____ Selected excerpt

2
votes

My Flink pipeline currently uses an Pojo that contains some Lists and Maps (of Strings), along the lines of

public class MyPojo {
    private List<String> myList = new ArrayList<>();
    private OtherPojo otherPojo = new OtherPojo();

    // getters + setters...
}

public class OtherPojo {
    private Map<String, String> myMap = new HashMap<>();

    // getters + setters...
}

For performance reasons, I want to get around Kryo serialization, so I disabled the generic fallback with env.getConfig().disableGenericTypes(); as described in the Flink documentation.

Now, Flink complains about the lists:

Exception in thread "main" java.lang.UnsupportedOperationException: Generic types have been disabled in the ExecutionConfig and type java.util.List is treated as a generic type.
    at org.apache.flink.api.java.typeutils.GenericTypeInfo.createSerializer(GenericTypeInfo.java:86)
    at org.apache.flink.api.java.typeutils.PojoTypeInfo.createPojoSerializer(PojoTypeInfo.java:319)
    at org.apache.flink.api.java.typeutils.PojoTypeInfo.createSerializer(PojoTypeInfo.java:311)
    at org.apache.flink.streaming.api.graph.StreamGraph.addOperator(StreamGraph.java:258)
    at org.apache.flink.streaming.api.graph.StreamGraphGenerator.transformOneInputTransform(StreamGraphGenerator.java:649)
    at org.apache.flink.streaming.api.graph.StreamGraphGenerator.transform(StreamGraphGenerator.java:250)
    at org.apache.flink.streaming.api.graph.StreamGraphGenerator.generate(StreamGraphGenerator.java:209)
    at org.apache.flink.streaming.api.environment.StreamExecutionEnvironment.getStreamGraph(StreamExecutionEnvironment.java:1540)
    at org.apache.flink.streaming.api.environment.StreamExecutionEnvironment.execute(StreamExecutionEnvironment.java:1507)
    ...

What is the preferred way of serializing such simple lists and maps in Flink?. Internally, these are currently ArrayList and HashMap, but other implementations would also be fine. There seems to be a class org.apache.flink.api.common.typeutils.base.ListSerializer in Flink, but I do not know how to use it.

2
Could you share your pojo? - Arvid Heise
@ArvidHeise I added the pojo to the question. - Alex Krauss

2 Answers

6
votes

Marius already explained the reason beautifully, although I don't see the reason why Flink does not support your use case out of the box. Nevertheless, I'll add the solution that works right now.

________
____ Supplied data

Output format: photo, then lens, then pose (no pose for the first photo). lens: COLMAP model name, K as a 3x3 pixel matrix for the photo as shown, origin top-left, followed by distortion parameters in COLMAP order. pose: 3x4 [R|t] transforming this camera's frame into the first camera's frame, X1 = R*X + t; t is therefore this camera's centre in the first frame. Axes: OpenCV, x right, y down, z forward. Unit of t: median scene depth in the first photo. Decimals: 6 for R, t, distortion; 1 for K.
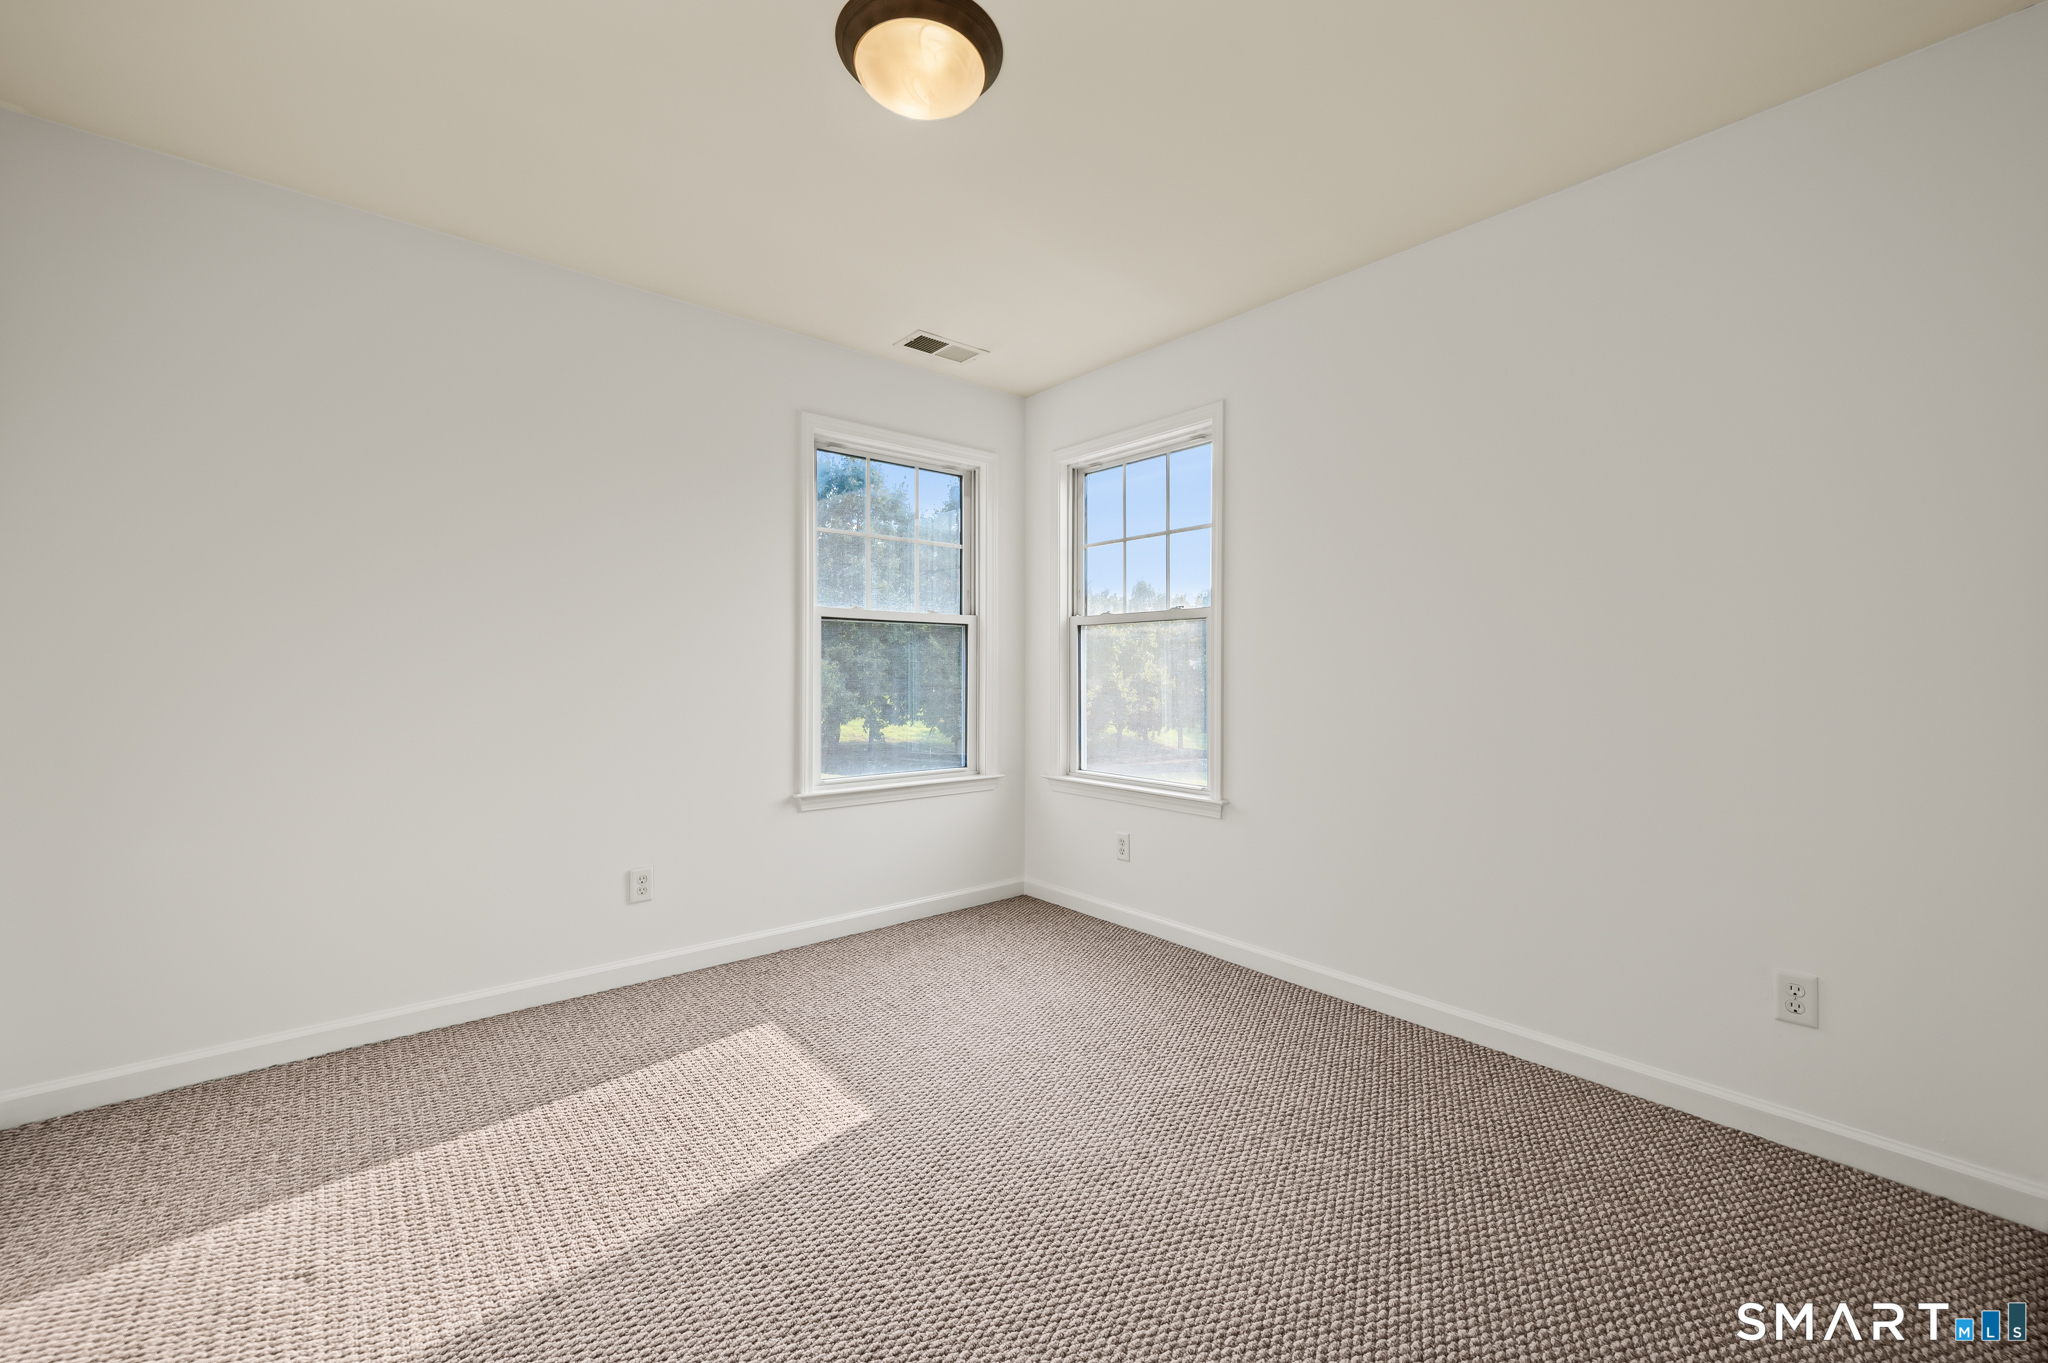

________

What to do →
1) Answer these questions from the Flink serialization thread, one line per answer:
(a) Which call did the asker use to disable the generic fallback?
(b) Which implementations do the lists and maps currently use internally?
(c) Who asked the asker to share the pojo?
2) Write out the stretch of the Flink serialization thread from "public class OtherPojo" through "a generic type.".

Answers by item →
1)
(a) env.getConfig().disableGenericTypes();
(b) ArrayList and HashMap
(c) Arvid Heise

2)
public class OtherPojo {
    private Map<String, String> myMap = new HashMap<>();

    // getters + setters...
}

For performance reasons, I want to get around Kryo serialization, so I disabled the generic fallback with env.getConfig().disableGenericTypes(); as described in the Flink documentation.

Now, Flink complains about the lists:

Exception in thread "main" java.lang.UnsupportedOperationException: Generic types have been disabled in the ExecutionConfig and type java.util.List is treated as a generic type.